Insects are adapted to life on land
Marine environments feature crushing pressure, strong currents, and high levels of salt, among other obstacles to survival. Marine crustaceans, which have been in the sea for hundreds of millions of years, are well-adapted to these challenges. For example, a 2012 study of crustacean gills described them as a “multi-functional organ,” used for breathing oxygen as well as for regulating the intake of salt and other chemicals.
According to BBC Wildlife Magazine, “because insects almost certainly evolved on land, many of their adaptations, from reproduction to the physiology of eating and breathing, are tailored to a terrestrial existence. Even those insects that live much of their lives in fresh water cannot stray too far from dry land.” As the marine ancestors of insects adapted to their new home, they lost features that were no longer necessary and gained new ones.
Unlike crustaceans, insects developed a system of oxygen intake through tiny holes in their bodies. This is more efficient than gills for breathing air. According to one major hypothesis, the gills of early insects, no longer used for breathing, became wings. Flight was another crucial adaptation, as it helped insects travel overland and to high places like treetops with ease. And for maximum stability on land, the many legs of crustaceans reduced down to six in insects.
There are numerous other examples of traits that give insects mastery of land environments, but wouldn’t be as useful under the sea. Many insects have specialized mouthparts for sucking plant juices or chewing leaves. Most go through a life cycle called complete metamorphosis, which helps them deal with seasonal food availability.
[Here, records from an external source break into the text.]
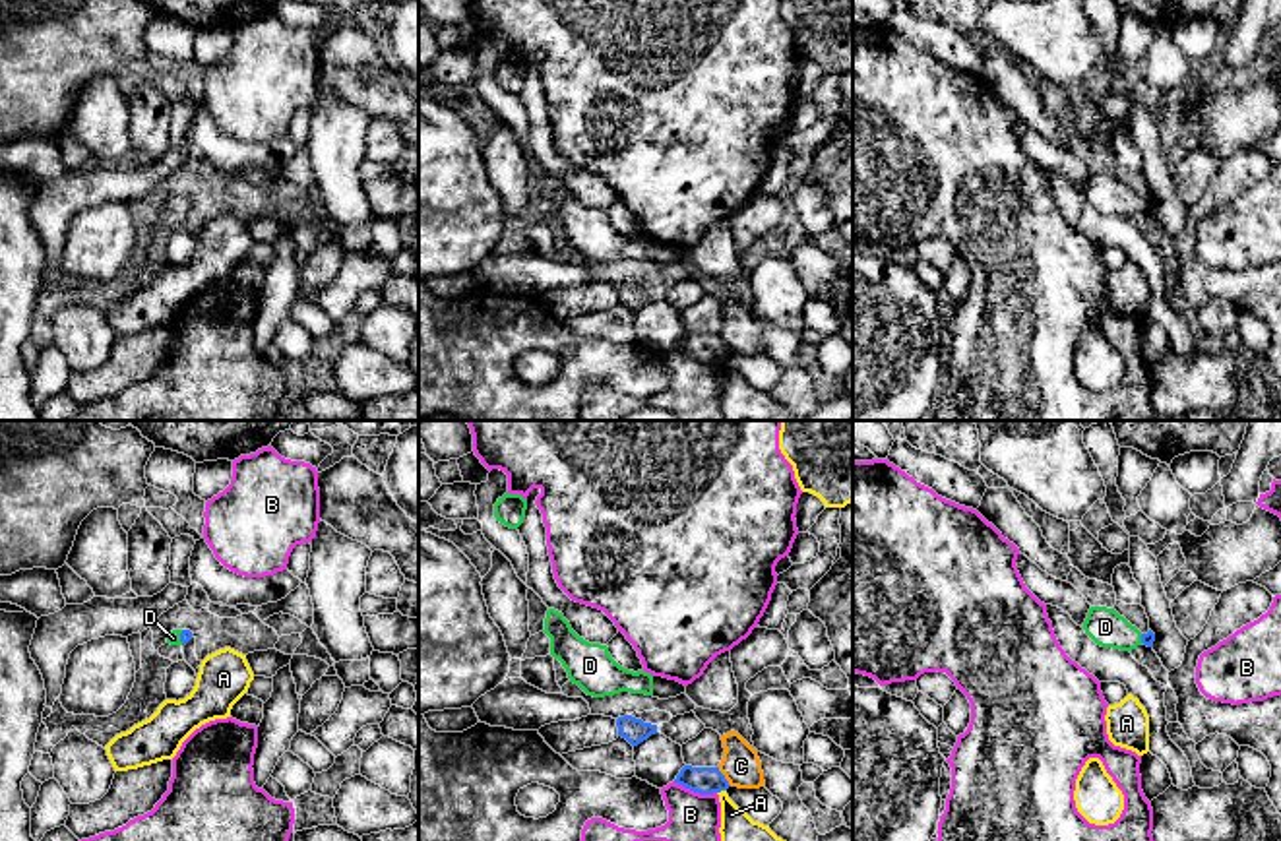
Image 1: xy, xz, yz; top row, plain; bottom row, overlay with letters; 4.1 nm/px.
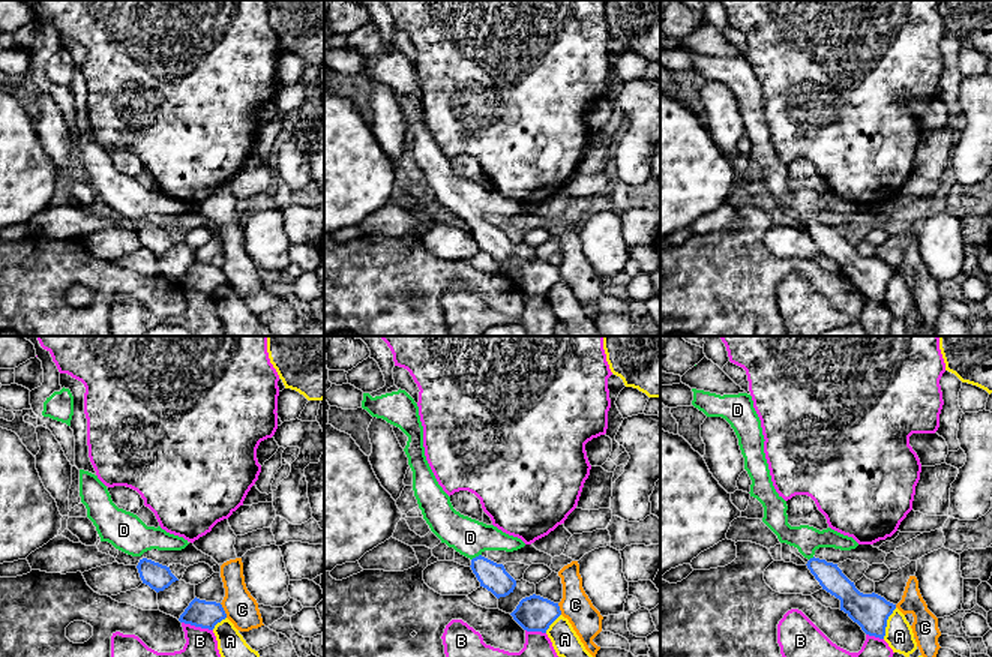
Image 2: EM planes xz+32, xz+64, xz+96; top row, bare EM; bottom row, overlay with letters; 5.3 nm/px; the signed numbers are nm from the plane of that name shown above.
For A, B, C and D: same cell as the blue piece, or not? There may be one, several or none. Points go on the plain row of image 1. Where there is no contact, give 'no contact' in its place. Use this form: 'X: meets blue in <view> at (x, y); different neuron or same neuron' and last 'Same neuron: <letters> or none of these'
A: meets blue in xz at (721, 355); different neuron
B: meets blue in xz at (694, 357); different neuron
C: meets blue in xz at (723, 343); different neuron
D: meets blue in xy at (181, 204); same neuron
Same neuron: D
The same insect can munch leaves in summer as a caterpillar, sleep through winter as a pupa, and sip flower nectar in spring as a butterfly.
Losing these traits and evolving ocean adaptations again might present a prohibitive cost of time and energy. This is especially true given that crustaceans have never lost their monopoly over the sea. Insects might be better off staying put where they are than trying to compete with marine crustaceans.
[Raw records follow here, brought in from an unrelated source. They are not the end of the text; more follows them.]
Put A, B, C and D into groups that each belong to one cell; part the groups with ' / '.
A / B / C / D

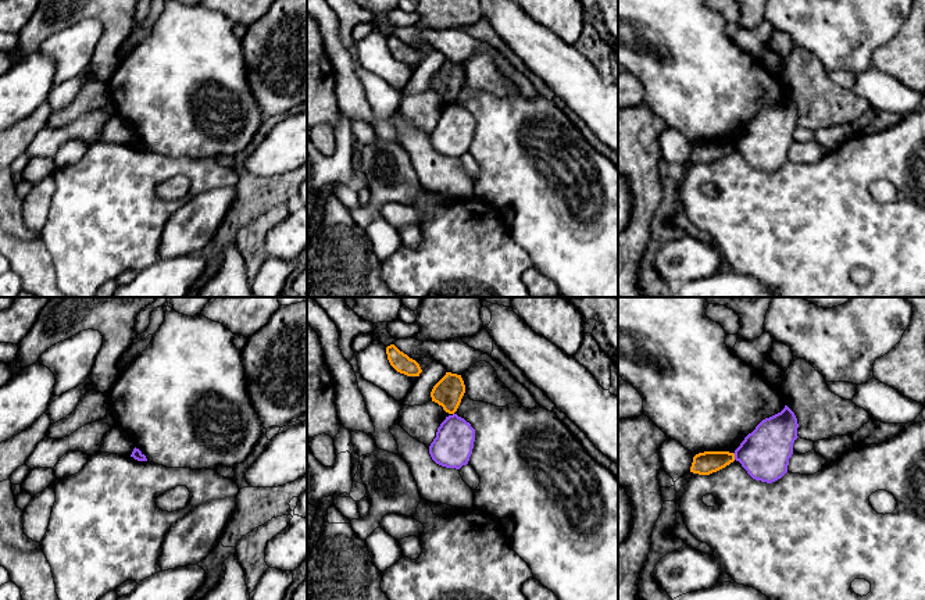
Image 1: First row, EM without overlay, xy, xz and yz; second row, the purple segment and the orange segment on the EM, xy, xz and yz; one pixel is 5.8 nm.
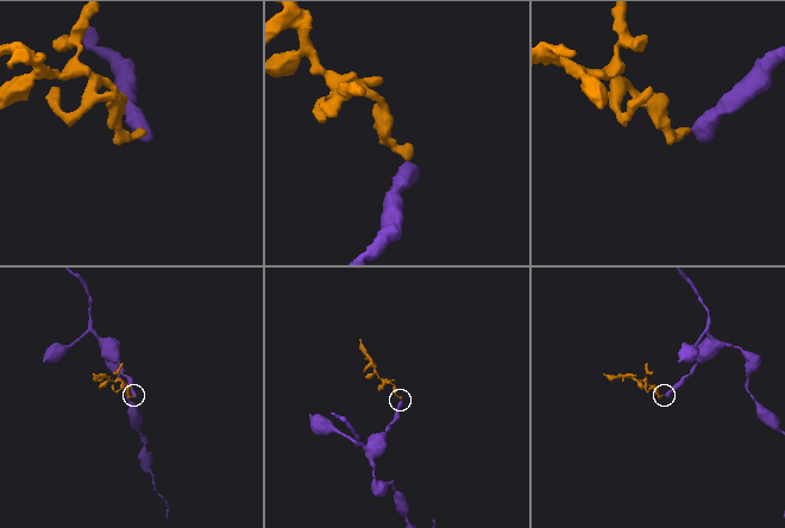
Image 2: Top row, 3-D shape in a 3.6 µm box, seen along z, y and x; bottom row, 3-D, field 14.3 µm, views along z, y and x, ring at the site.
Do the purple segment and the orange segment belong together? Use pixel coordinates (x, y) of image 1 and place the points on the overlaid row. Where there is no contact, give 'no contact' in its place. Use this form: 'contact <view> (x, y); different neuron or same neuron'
contact yz (735, 456); different neuron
Insects are one of the great success stories of evolution
The ancestors of insects came from the sea. But their long evolution on land may have made them too specialized to easily readapt to it.
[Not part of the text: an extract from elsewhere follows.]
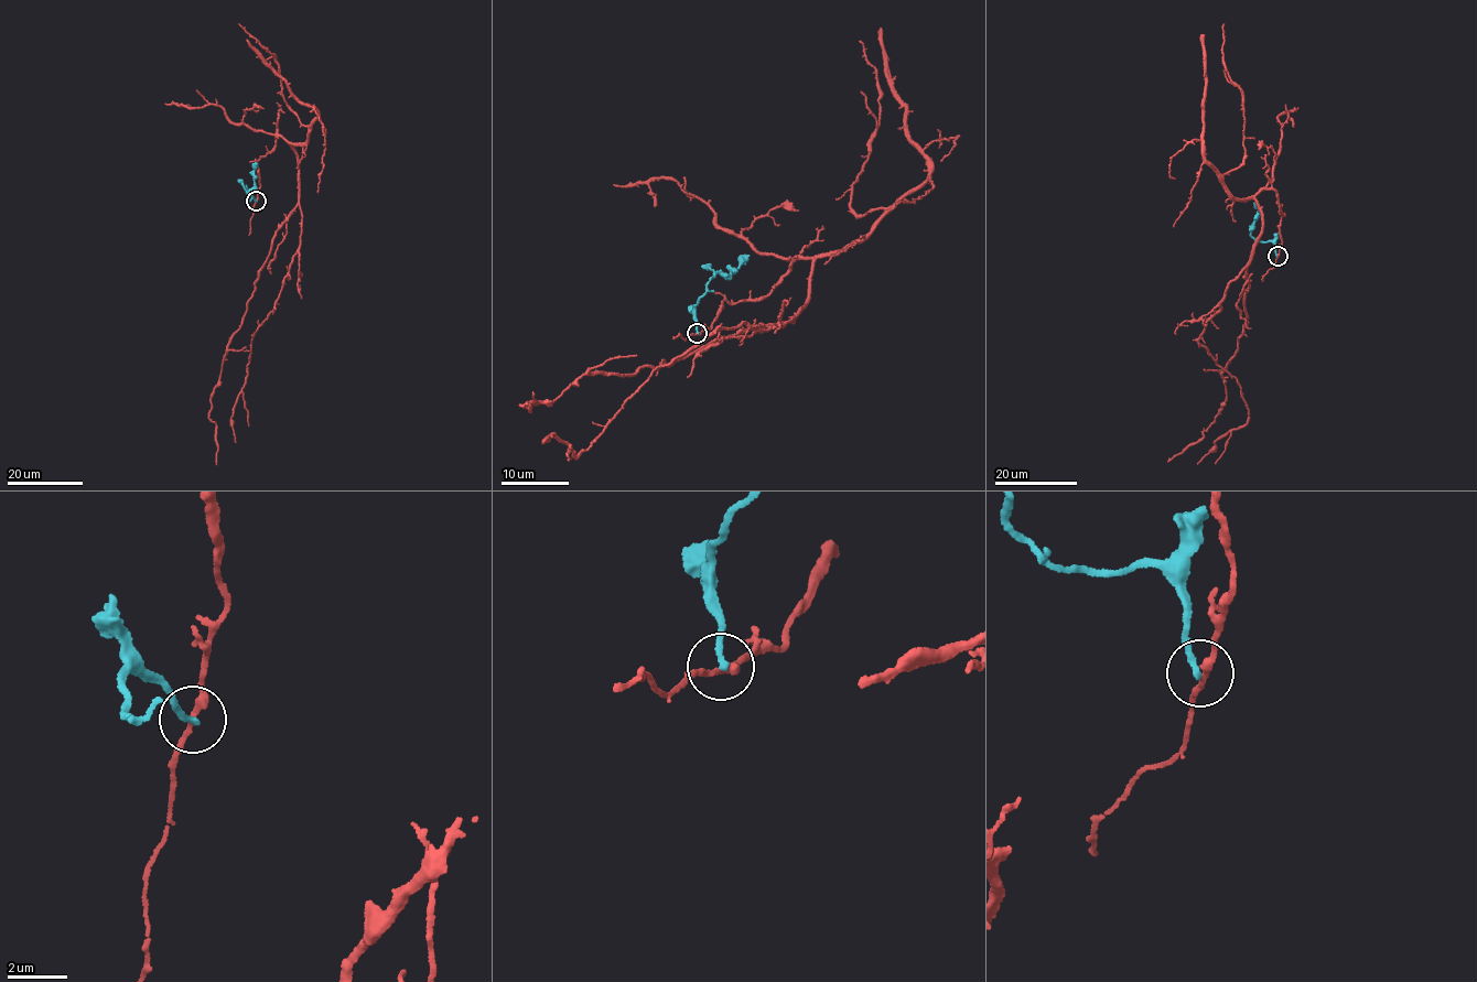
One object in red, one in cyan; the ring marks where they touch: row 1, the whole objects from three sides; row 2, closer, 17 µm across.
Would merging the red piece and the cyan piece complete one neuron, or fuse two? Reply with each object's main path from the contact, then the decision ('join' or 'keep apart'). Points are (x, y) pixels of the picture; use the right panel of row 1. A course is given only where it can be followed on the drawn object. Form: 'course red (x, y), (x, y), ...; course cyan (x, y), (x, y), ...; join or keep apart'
course red (1278, 256), (1284, 216), (1269, 189), (1254, 196), (1262, 231), (1225, 405), (1167, 462); course cyan (1276, 256), (1271, 241), (1260, 241), (1250, 235), (1250, 226), (1260, 212), (1254, 203); keep apart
For comparison, we can look at the few species of land-dwelling crustaceans: woodlice (also called pillbugs) and some crabs. They’re successful within specific niches on land, but insects are far more versatile and widespread. Terrestrial crustaceans are slow-moving compared to insects. They can’t fly, and require damp environments because they breathe through gills. Some still breed in the sea, so they can’t live too far from it. You won’t find a land crab on a mountain any more than you’d find an insect in a coral reef.
Ocean-dwelling Halobates may be an outlier, but they’re also a remarkable success in their own right. They’re the only animal that lives entirely on the ocean’s surface, and “one of the most widely distributed organisms in the world” to boot. This says a lot about just how incredibly adaptable insects are. With or without the ocean, insects are thriving.